2. Dairemizin 13.09.2021 tarihli ve 2021/7247 Esas, 2021/11612 Karar sayılı ilâm ile davalı tarafın diğer itirazları yerinde görülmeyerek kadroya geçişte taraflar arasında sözleşme yapıldığı ve temel ücretin asgari ücretin %65 fazlası olduğuna ilişkin belirleme yapılmadığı, buna göre fark ücret, ikramiye ve ilave tediye istemlerinin reddi gerektiği, fazla çalışma, yol yardımı, ulusal bayram ve genel tatil ücreti ile gece zammı alacaklarının ise taraflar arasında imzalanan 01.04.2018 tarihli sözleşmede belirlenen ücrete göre hesaplanması gerektiği gerekçesiyle karar bozulmuştur.

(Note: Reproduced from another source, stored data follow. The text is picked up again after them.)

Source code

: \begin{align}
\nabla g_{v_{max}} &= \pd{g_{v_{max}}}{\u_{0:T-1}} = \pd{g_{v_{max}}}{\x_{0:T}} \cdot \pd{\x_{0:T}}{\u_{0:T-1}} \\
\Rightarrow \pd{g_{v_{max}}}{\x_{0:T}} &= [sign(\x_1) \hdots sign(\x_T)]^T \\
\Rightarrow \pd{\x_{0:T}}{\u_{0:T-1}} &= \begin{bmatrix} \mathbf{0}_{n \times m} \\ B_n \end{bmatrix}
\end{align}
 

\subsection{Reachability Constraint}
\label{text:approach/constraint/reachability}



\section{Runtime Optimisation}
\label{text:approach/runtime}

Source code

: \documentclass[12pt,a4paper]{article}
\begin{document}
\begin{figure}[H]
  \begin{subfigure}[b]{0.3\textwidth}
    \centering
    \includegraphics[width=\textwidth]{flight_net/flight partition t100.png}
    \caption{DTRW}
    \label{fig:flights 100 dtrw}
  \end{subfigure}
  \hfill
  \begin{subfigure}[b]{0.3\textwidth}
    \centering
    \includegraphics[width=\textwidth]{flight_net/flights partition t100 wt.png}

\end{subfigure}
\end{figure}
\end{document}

B. İlk Derece Mahkemesince Bozmaya Uyularak Verilen Karar
İlk Derece Mahkemesinin yukarıda tarih ve sayısı belirtilen kararı ile bozma ilâmına uyulmuş, bilirkişiden ek rapor alındıktan sonra, bozma ilâmı gereği fark ücret, ikramiye ve ilave tediye istemlerinin reddine karar verilmiştir. Fazla çalışma, yol yardımı, ulusal bayram ve genel tatil ücreti ile gece zammı alacakları ise bozma ilâmı gereği taraflar arasındaki sözleşme ile belirlenen ücretten hesaplanmış ve bu kalemlerde fark alacak bulunduğu gerekçesiyle davanın kısmen kabulüne karar verilmiştir.
VI. TEMYİZ
A. Temyiz Yoluna Başvuranlar
İlk Derece Mahkemesinin yukarıda belirtilen kararına karşı süresi içinde davacı ve davalı vekilleri temyiz isteminde bulunmuştur.
B. Temyiz Sebepleri
1.Davacı vekili temyiz dilekçesinde; davanın sadece temel ücret tespitinde yüzdelik dilime yönelik bir dava olmadığını, bu talepleri yanında kadroya geçiş sonrası ücretin ilk 3 ay asgari ücretin %65 fazlası olarak ödendikten sonra davacı rızası olmadan oranın %55'e düşürüldüğünü, kadroya geçerken davacının önceki hakları saklı tutulduğundan temel ücretin asgari cüretin %65' i oranında tespiti gerektiği gibi geçişten 3 ay sonra ücretin davacı onayı olmadan düşürülmesinin de hatalı olduğunu ileri sürmüştür.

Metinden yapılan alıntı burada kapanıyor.